Would be nice but it is just Thursday. People are complaining and slacking off and I am working my ass off. Not at all a situation that I like. But I get my shit done no matter what. OK back to the grind just needed a second.

Aug 5th, 2008

Tuesday

Well it is Tuesday and I am at work again. Man do we really need to do this 5 days a week. I think I could get the same amount done in 4 - 10 hour days. but nnnooo my company has to suck. Well I am here and feeling kinda good today i just put on a skirt this morning out the closet and it is too big. I wore it anyways cause I couldn't find another black skirt of the right material and length so here I am with my skirt spinning and I don't care I am shrinking finally. YA diet and exercise!!


Aug 1st, 2008

I NEED A NEW FUCKING JOB

I am so sick of these people. I need out.
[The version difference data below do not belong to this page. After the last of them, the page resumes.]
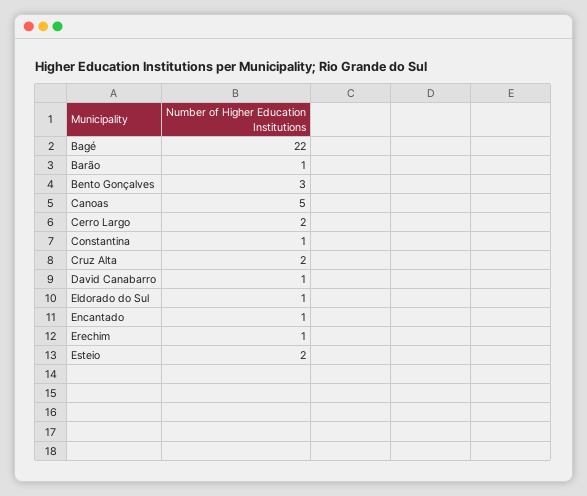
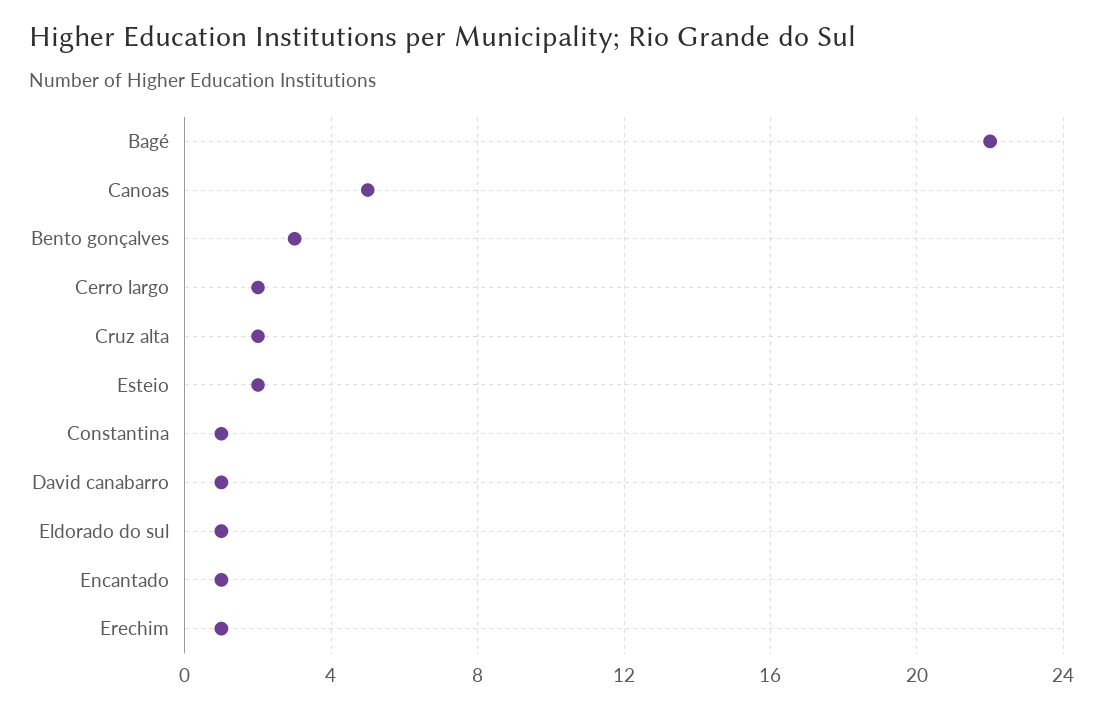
  {
    "Bagé": 22,
-   "Barão": 1,
    "Bento Gonçalves": 3,
    "Canoas": 5,
    "Cerro Largo": 2,
    "Constantina": 1,
    "Cruz Alta": 2,
    "David Canabarro": 1,
    "Eldorado do Sul": 1,
    "Encantado": 1,
    "Erechim": 1,
    "Esteio": 2
  }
I stuck it out in college and got a double major to go to work right at the beginning of the shrub years... no good pay, worse job moral, and even worse commute. Now I am still her 3 years later FUCK in 10 days it will be 3 years, 3 long hard tiring years. MAN I need out.


Jul 30th, 2008

Wednesday

I am older and maybe a little wiser. At work before the sun and thinking about the weekend already.


Jul 29th, 2008

Today is My BIRTHDAY!!

OK today is my Birthday and last night I started my new work out regiment. So I think I am doing good. Now if I can just keep all the bad thoughts and negativity of the world away from me I might be able to keep it up...

Live it Like it Love it

My mood: extremely feisty

Tuesday, May 19

Consolidation Time

Well it’s been a few months since I have been blogging here on blogger. I have been keeping things typed up else where so the next few posts will have dates of when they were originally typed up. I will be posting them here to consolidate things a bit.